What you are doing, what you are living, is very difficult. It is
physically exhausting. It is emotionally and spiritually challenging. An
infant is dependent on you for everything. It doesn’t get much more
daunting: there is another human being who needs you for his very life. Your
life is not your own at all. You must answer the call (the cry) of that
baby, regardless of what you have planned. This is dying to self in a very
pure sense of the phrase. And you want to be with him. You ache for him.
When he is not with you, a certain sense of restlessness edges its way into
your consciousness, and you are not at complete peace.
If you are so blessed that you have a toddler at the same time, you
wrestle with your emotions. Your former baby seems so big and, as you settle
to nurse your baby and enjoy some quiet gazing time, you try desperately to
push away the feeling that the great, lumbering toddler barreling her way
toward you is an intruder. Your gaze shifts to her eyes, and there you see
the baby she was and still is, and you know that you are being stretched in
ways you never could have imagined.
This all might be challenge enough if you could just hunker down in your
own home and take care of your children for the next three years; but
society requires that you go out — at least into the marketplace. So you
juggle nap schedules and feeding schedules and snowsuits and carseats. Just
an aside about carseats: I have literally had nightmares about installing
carseats. These were not dreams that I had done it wrong or that there had
been some tragedy. In my dreams I am simply exhausted, struggling with
getting the thing latched into the seat of the car and then getting my baby
latched into the carseat. I’m fairly certain anyone else who has ever had
four of these mechanical challenges lined up in her van has had similar
dreams. It’s the details that overwhelm you, drain you, distract you from
the nobility of it all. The devil is in the details.

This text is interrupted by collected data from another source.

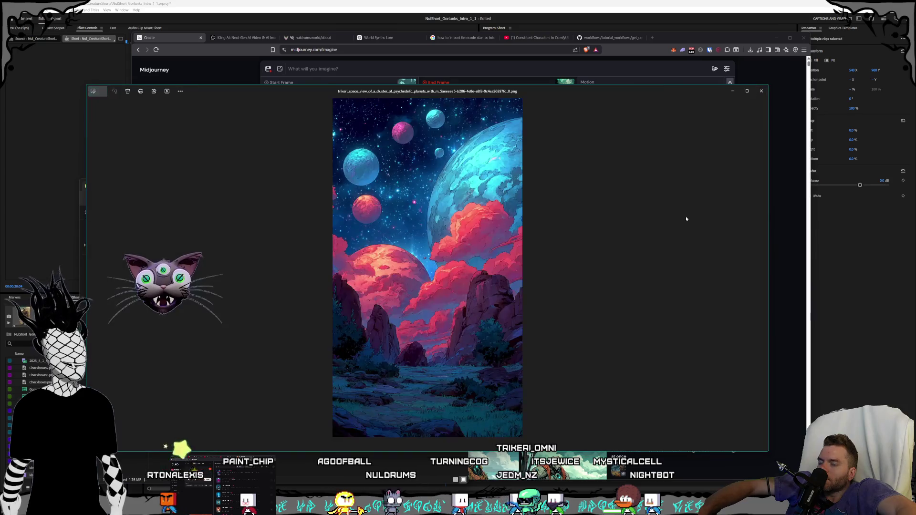
{"action": "left_click", "coordinate": [760, 92]}
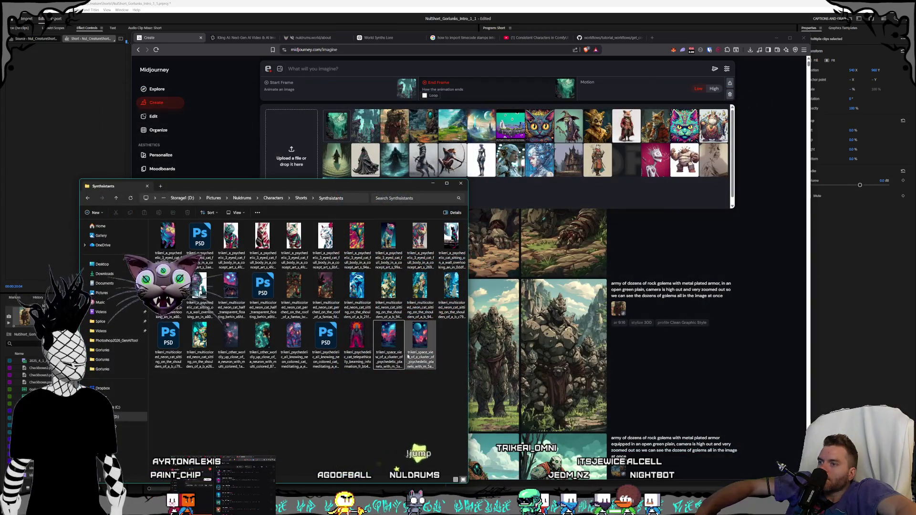
{"action": "mouse_move", "coordinate": [391, 347]}
{"action": "left_mouse_down"}
{"action": "mouse_move", "coordinate": [329, 206]}
{"action": "mouse_move", "coordinate": [291, 155]}
{"action": "left_mouse_up"}
{"action": "left_click", "coordinate": [116, 203]}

You will survive. And here is the promise: if you pray your way through
this time, if you implore the Lord at every turn, if you ask Him to take
this day and this time and help you to give Him something beautiful, you
will grow in ways unimagined. And the day will come when no one is under two
years old. You will — with no one on your lap — look at your children
playing contentedly together without you. And you will sigh. Maybe, like me,
you will feel your arms are uncomfortably empty, and you will pray that you
can hold a baby just once more. Or maybe, you will sense that you are ready
to pass with your children to the next stage.
This is the place where nearly two decades of mothering babies grants me
the indulgence of sharing what I would have done differently. I would have
had far fewer obligations outside my home. Now, I see that there is plenty
of time for those, and that it is much simpler to pursue outside interests
without a baby at my breast. I wish I’d spent a little more time just
sitting with that baby instead of trying to "do it all."
I wish I’d quieted the voices telling me that my house had to look a
certain way. I look around now and I recognize that those houses that have
"that look" don’t have these children. Rarely are there a perfectly-kept
house and a baby and a toddler under one roof. Don’t listen to the voices
that tell you that it can be done. It should not be done. I wish I hadn’t
spent 16 years apologizing for the mess. Just shoot for "good enough." Cling
to lower standards and higher goals.
I wish I’d taken more pictures, shot more video and kept better journals.
I console myself with the knowledge that my children have these columns to
read. They’ll know at least as much about their childhoods as you do.
I wish I could have recognized that I would not be so tired forever, that
I would not be standing in the shallow end of the pool every summer for the
rest of my life, that I would not always have a baby in my bed (or my bath
or my lap). If I could have seen how short this season is (even if mine was
relatively long), I would have savored it all the more.
And I wish I had thanked Him more. I prayed so hard. I asked for help.
But I didn’t thank Him nearly enough. I didn’t thank Him often enough for
the sweet smell of a newborn, for the dimples around pudgy elbows and
wrists, for the softening of my heart, for the stretching of my patience,
for the paradoxical simplicity of it all. A baby is a pure, innocent,
beautiful embodiment of love. And his mother has the distinct privilege, the
unparalleled joy, of watching love grow. Don’t blink. You’ll miss it.
Foss is a freelance writer from Northern Virginia.